Tuffier's line — the horizontal line connecting the two posterior superior iliac crests — crosses the vertebral column at the L4 spinous process or the L4–L5 interspace. This is the primary surface landmark for identifying the LP site. The preferred interspace is L3–L4 (one space above Tuffier's line) or L4–L5 (at the landmark). The L3–L4 space is typically more reliably identifiable and avoids the lower dural sac where nerve roots are more densely packed.

The principle governing patient positioning for LP is lumbar flexion: flexing the lumbar spine opens the interspinous spaces and separates the spinous processes by stretching the interspinous ligaments, thereby creating a wider window for needle entry. The lateral decubitus (foetal) position — patient on their side, hips and knees maximally drawn up toward the chest, chin tucked — achieves maximum lumbar flexion. This is also the only position in which opening CSF pressure can be accurately measured, because in the sitting position the additional hydrostatic pressure from the column of CSF above the needle artificially elevates the reading.

The principle governing needle orientation relates to the microstructure of the dura mater: dural collagen fibres run longitudinally (craniocaudal). A needle bevel oriented parallel to these fibres separates rather than cuts them, resulting in a smaller functional dural defect that reseals more readily — the basis for the significantly reduced post-LP headache rate with parallel bevel orientation compared to perpendicular insertion.

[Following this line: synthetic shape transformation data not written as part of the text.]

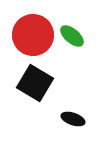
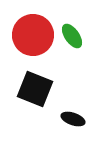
green ellipse: rotated 15 degrees clockwise
black square: moved 6 px down; rotated 9 degrees counterclockwise
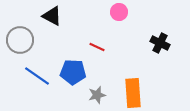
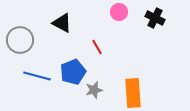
black triangle: moved 10 px right, 7 px down
black cross: moved 5 px left, 25 px up
red line: rotated 35 degrees clockwise
blue pentagon: rotated 25 degrees counterclockwise
blue line: rotated 20 degrees counterclockwise
gray star: moved 3 px left, 5 px up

The principle governing needle gauge: smaller gauge needles (22G, 25G) produce smaller dural defects and significantly reduce post-LP headache incidence (from ~30% with 18G to ~5% with 25G). The trade-off is slower CSF flow — a 25G needle may require several minutes to collect 5–10 mL of CSF. In emergency settings (suspected SAH, meningitis), a 22G needle balances speed and complication risk.

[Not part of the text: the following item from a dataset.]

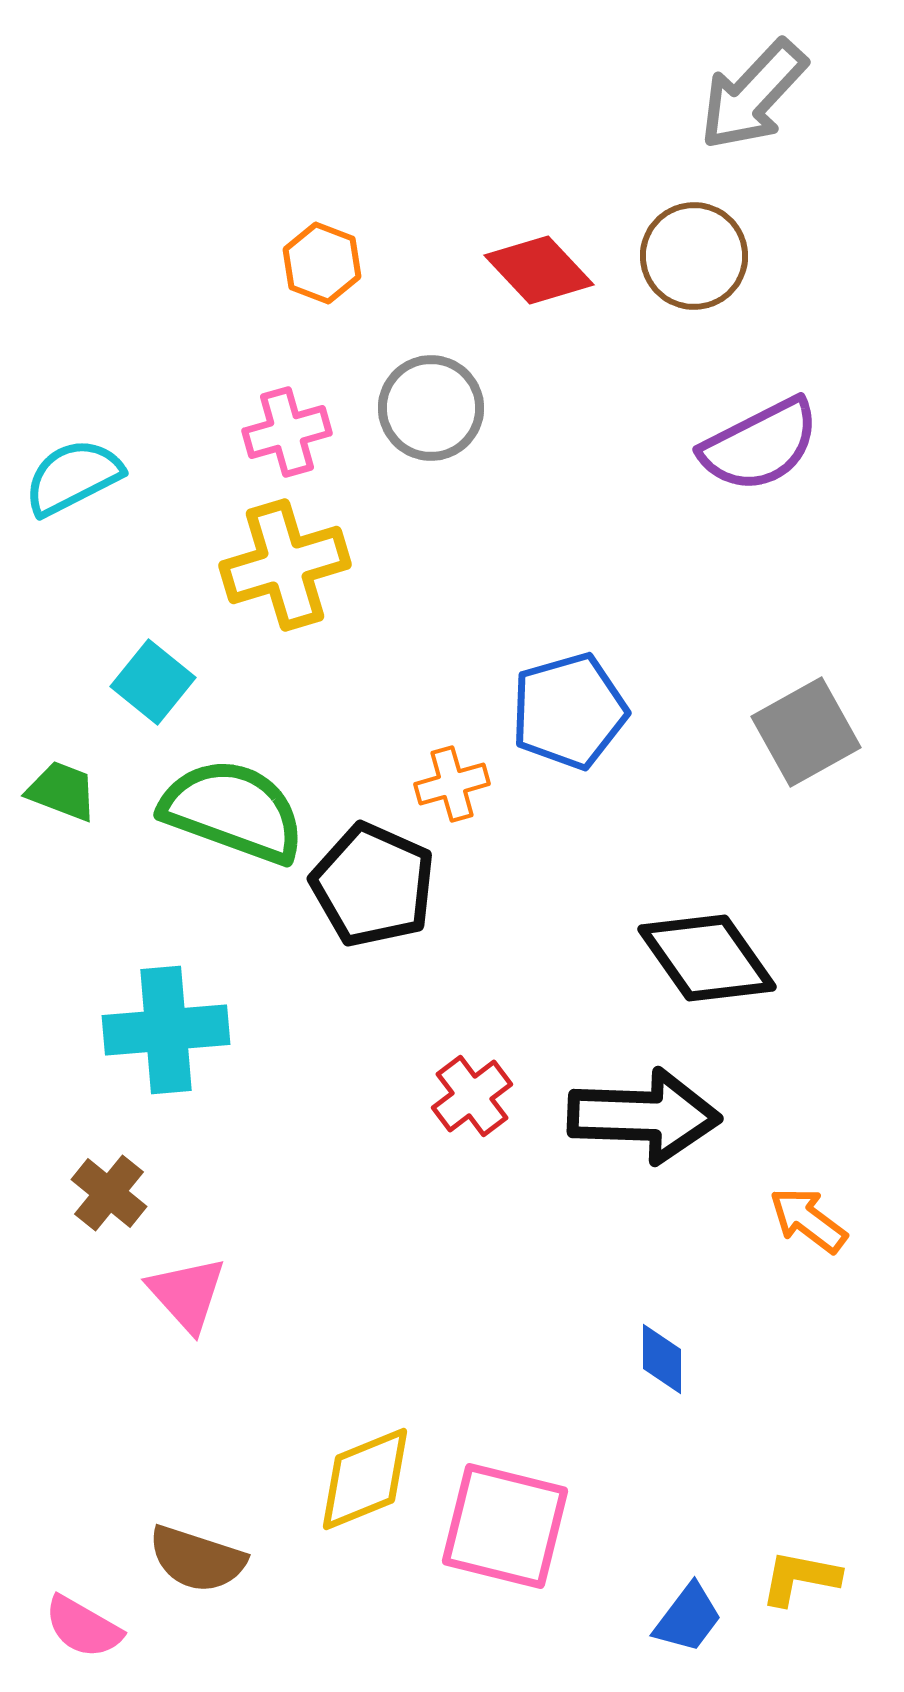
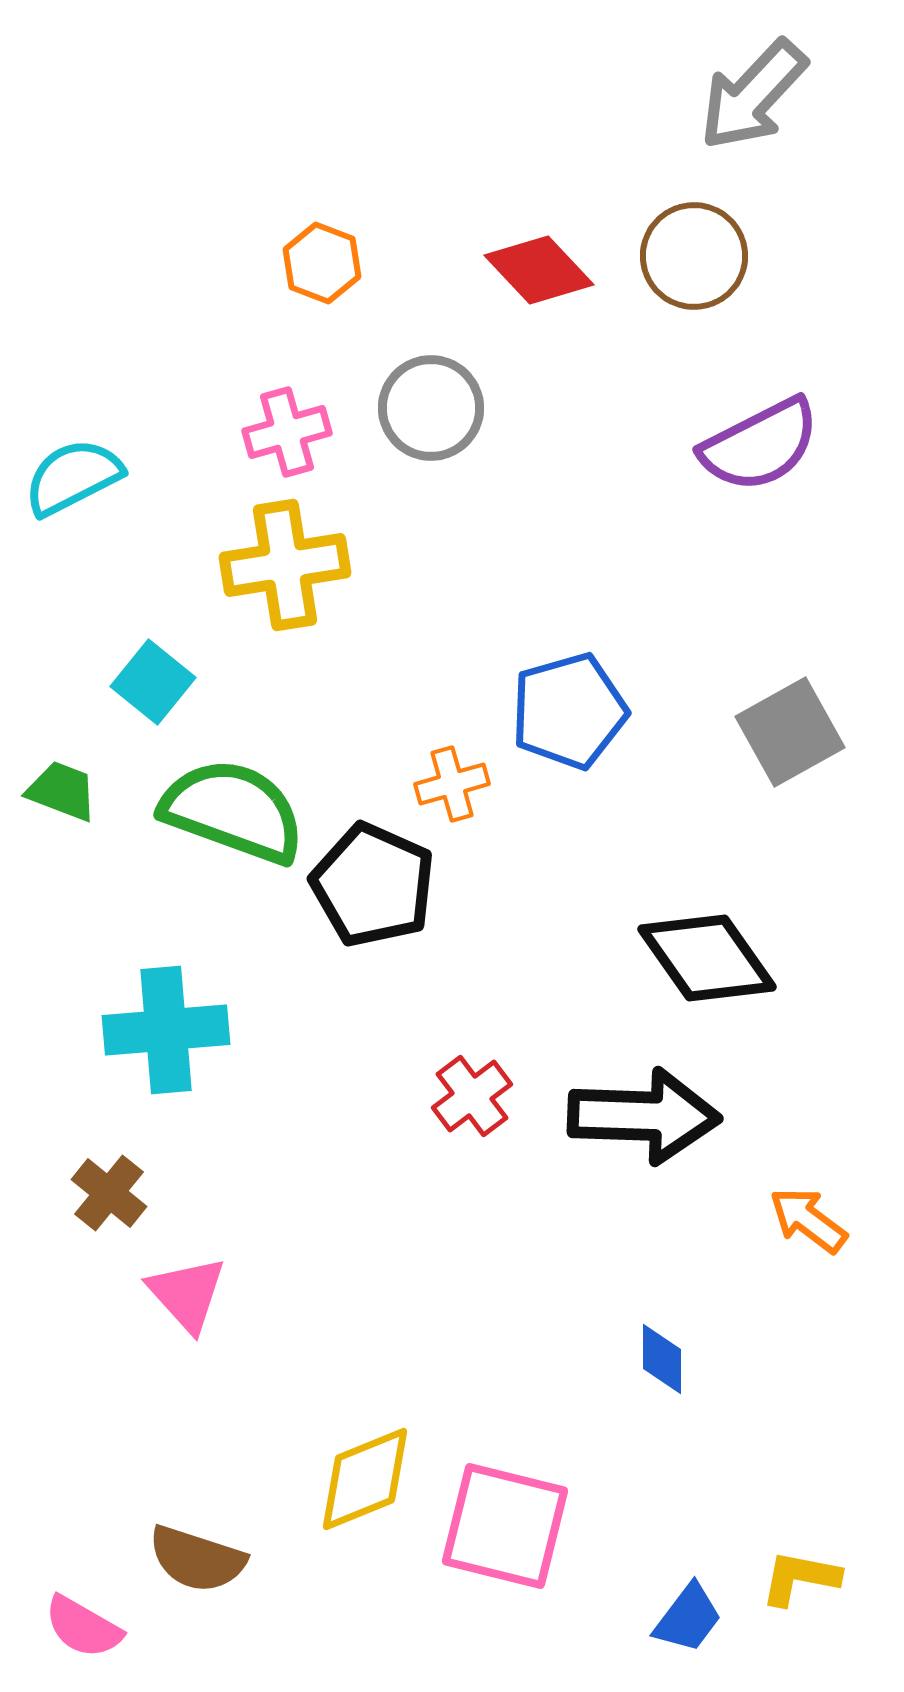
yellow cross: rotated 8 degrees clockwise
gray square: moved 16 px left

A lumbar puncture anatomy diagram shows the needle path through posterior lumbar tissues into the subarachnoid space at L3-L4, with insets comparing parallel and perpendicular needle bevel orientation to dural fibres. — **Panel A:** L3 spinous process, L4 spinous process, skin, subcutaneous tissue, supraspinous ligament, interspinous ligament, ligamentum flavum, epidural space, epidural fat, posterior dura mater, subarachnoid space, CSF, cauda equina nerve roots, spinal needle path. **Panel B:** Needle bevel parallel to longitudinal dural fibres, separated dural fibres, smaller dural opening. **Panel C:** Needle bevel perpendicular to longitudinal dural fibres, cut dural fibres, wider dural opening.